**What to work on**
Locate every line below that contains the string "approximate", with case counting, and copy each of those lines in full.

**Data to use**
***

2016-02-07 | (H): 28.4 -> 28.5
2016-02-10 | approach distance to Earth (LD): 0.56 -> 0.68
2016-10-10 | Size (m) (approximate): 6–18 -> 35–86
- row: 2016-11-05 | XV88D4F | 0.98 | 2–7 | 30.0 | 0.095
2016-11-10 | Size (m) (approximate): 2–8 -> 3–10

***

**Answer for this exercise**
2016-10-10 | Size (m) (approximate): 6–18 -> 35–86
2016-11-10 | Size (m) (approximate): 2–8 -> 3–10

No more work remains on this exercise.